In case you missed last week's essay, I've started a new challenge. Following my previous challenge of sharing a lesson a day for 31 days in video form, I started a new challenge; 75Hard! The challenge calls for two daily workouts, of which one must be outside. Given how at my current weight I can't run without shattering my knees and back, I have taken to going on very long walks. And you know what happens on walks. A lot of thinking.
On Friday morning, following an exhibit opening at the Zeitz MOCAA, I had the history of our nation top of mind. The exhibits focused on telling the stories of Africans through their own words and imagery instead of the colonial lens. After the curators of the exhibit spoke on what it took to gather the collection and thanked the Zeitz and its supporters, Ambassador Barbara Masekela took the stage and asked a question which spoke to many of my unarticulated thoughts; where are the children?
It is this question that came back to me during my walk. As the 6:30 AM windchill bit at my face and I recalled how a mere 30 years ago I would have been arrested for simply walking through town while Black, I wondered, "Do the children know?" Many of the liberties that we now get to take for granted — access to education, property ownership, and the right to vote — were so recently won. Won, not awarded. And do the children know this? Should they know this? What happens if they do not know this?
All too often, the stories we are told of our people are those recorded from a colonial lens. It is infuriating; the story of Blackness is not singularly one of oppression and trauma. We are a people of art, science, community and joy! But, do the children know that? We need to tell our stories, not only those of struggle but of how we have always been a people of advancement and communal dignity.
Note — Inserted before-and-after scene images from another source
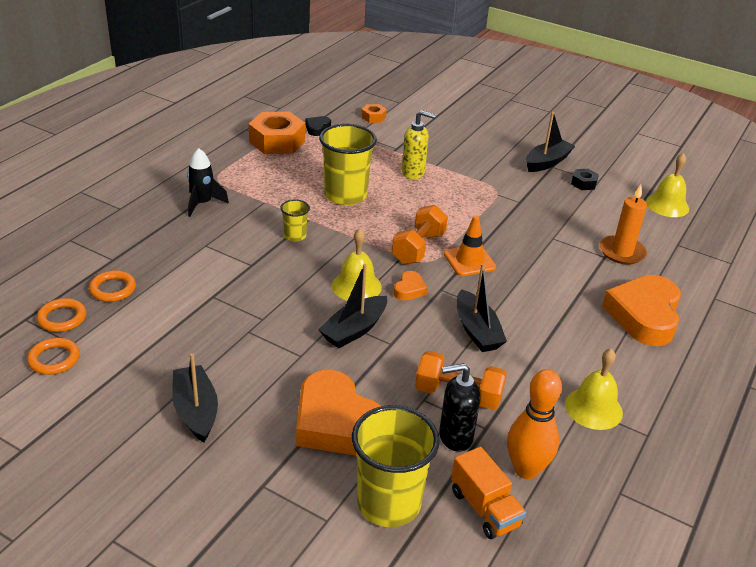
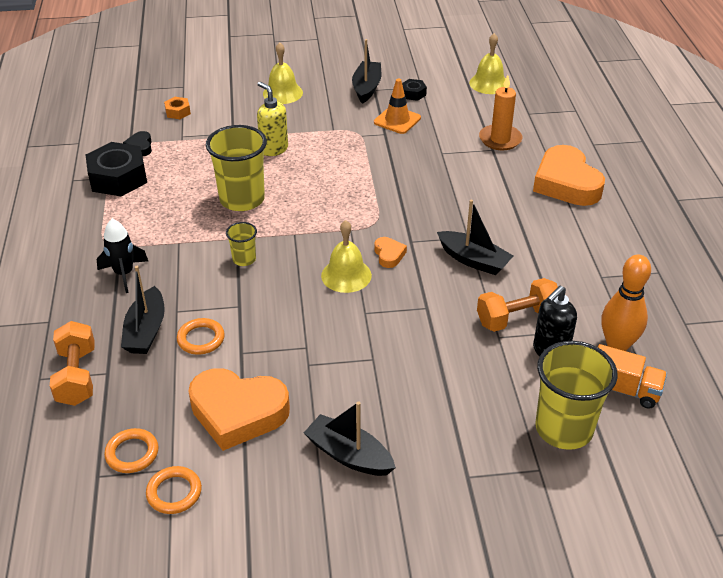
camera: 35 degrees left, 5 degrees up
orange ring [89,270,136,302] -> orange ring moved to [177,318,225,355]
orange nut [249,112,305,154] -> black nut [86,142,147,197]
orange heart [296,370,381,456] -> orange heart moved to [188,368,290,451]
black boat [318,264,387,348] -> black boat moved to [121,266,165,354]
orange dumbbell [392,205,448,264] -> orange dumbbell moved to [50,321,95,406]
yellow soap dispenser [402,110,436,179] -> yellow soap dispenser turned 105 degrees counterclockwise [257,82,288,156]
orange traffic cone [444,215,496,276] -> orange traffic cone moved to [374,79,421,134]
yellow bell [565,348,623,430] -> yellow bell moved to [263,42,303,104]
This is why Mme Barbara posed that question. The people who needed to be in that room most, the people whose personhood is still being defined, were nowhere to be seen.
It is our duty to not only enjoy these newfound and hard-won liberties, but we must also teach and expand upon them. Lest we regress. These freedoms were gifts, so we do not owe any actual debts, but as with any freedoms and rights, there are responsibilities. Our responsibility is to ensure that the generations that follow have a better world to inherit. We are all beneficiaries of these liberties, and thus, we are all duty-bound to their custodians.
Justice Albie Sachs called me an intelligent young man and I share a birthday with Ambassador Barbara Masekela, please address me appropriately.